According to scientists at the Mindlab institution (a commercial 'neuromarketing' company) it induced a 65% reduction in overall anxiety and brought test subjects' resting pulse rates to 35% of their usual resting rates. The song features guitar, piano and manipulated field recordings. It is punctuated throughout by low tones that supposedly induce a trance-like state. This piece propelled the band into the media spotlight and news reports, and was reported in newspapers worldwide. In November 2011, Marconi Union were featured in Time magazine's list of Inventors of the Year, for writing and recording "Weightless"."

Where's your comeback to that Ian?

Ian Says: Well, Im kinda more of a fan of stuff that gets my pulse racing. So that's made me switch from being vaguely uninterested in the Marconi Union album, to actively not wanting to hear it. At least its impressed 'a commercial nearomarketing company.'  

Wi: Anyway, back to Pulse Emitter: 

"Under the city, deep within the solid rock and foundation, wayfaring messengers spring cosmic illumination. This is no chance encounter, but a utopian refuge where we can touch the frosty blue flames with our finger-tips."

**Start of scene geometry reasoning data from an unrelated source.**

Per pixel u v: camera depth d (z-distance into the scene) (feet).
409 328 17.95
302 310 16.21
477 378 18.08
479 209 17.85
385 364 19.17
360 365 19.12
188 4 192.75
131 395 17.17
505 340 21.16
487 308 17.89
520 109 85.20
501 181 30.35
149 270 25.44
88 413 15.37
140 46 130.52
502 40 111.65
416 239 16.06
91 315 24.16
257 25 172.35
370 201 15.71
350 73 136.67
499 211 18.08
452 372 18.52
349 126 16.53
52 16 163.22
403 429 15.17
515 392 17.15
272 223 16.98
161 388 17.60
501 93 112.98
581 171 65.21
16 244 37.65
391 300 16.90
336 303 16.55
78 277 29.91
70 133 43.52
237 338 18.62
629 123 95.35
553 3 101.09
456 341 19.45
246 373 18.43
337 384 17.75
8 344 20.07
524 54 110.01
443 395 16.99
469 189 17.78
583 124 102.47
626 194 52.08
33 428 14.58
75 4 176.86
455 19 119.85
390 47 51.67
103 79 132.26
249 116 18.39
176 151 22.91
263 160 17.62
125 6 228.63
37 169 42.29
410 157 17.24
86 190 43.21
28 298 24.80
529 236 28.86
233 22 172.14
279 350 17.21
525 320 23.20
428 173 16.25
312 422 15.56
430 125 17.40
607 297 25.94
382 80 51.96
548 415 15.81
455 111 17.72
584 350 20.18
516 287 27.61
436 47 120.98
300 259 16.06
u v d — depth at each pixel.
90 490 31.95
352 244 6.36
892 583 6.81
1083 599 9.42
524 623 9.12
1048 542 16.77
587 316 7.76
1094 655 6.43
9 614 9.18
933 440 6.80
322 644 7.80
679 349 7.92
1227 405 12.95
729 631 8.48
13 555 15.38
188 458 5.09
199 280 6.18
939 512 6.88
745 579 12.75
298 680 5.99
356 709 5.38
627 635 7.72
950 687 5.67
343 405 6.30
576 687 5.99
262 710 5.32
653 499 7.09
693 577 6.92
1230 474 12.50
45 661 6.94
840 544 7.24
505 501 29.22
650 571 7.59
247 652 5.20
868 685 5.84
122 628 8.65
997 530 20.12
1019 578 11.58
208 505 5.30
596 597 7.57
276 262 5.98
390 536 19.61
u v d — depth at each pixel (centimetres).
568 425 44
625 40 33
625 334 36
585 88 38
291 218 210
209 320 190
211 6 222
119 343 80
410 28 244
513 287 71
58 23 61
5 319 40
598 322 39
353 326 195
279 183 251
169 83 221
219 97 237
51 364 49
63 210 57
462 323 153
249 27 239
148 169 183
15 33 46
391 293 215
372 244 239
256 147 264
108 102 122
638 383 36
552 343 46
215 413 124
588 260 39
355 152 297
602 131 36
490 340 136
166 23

Utopian refuge sums it up for me. I've finally got a long enough cable for my speakers – that's how exciting things are at the moment – and as I write this it's emitting from the speakersm not the headphones or shitty laptop speakers. I think I've found my utopian refuge. Mind you a good pair of headphones and a deserted city would be another perfect setting to listen to this too.  

Ian Says… 

I think this is meant to remind me of being all pagan and seeing in the Equinox. The last time I did so was about 10 years ago. I went to the stone circle in Avebury with a bunch of hippy-punks and took a load of speed, then dropped some acid and hoofed some K. I managed to time it so the acid/K come up coincided perfectly with the speed come down and subsequently had the worst experience of my short, stupid life. I spent the days after in a sheer, wall-less pit of despair, the dimensions of which I could only guess at by the malice I felt crushing my soul. Pulse Emitter's long, twee wibbly jaunt through nothing doesn't really remind me of that sensation, for which I'm grateful.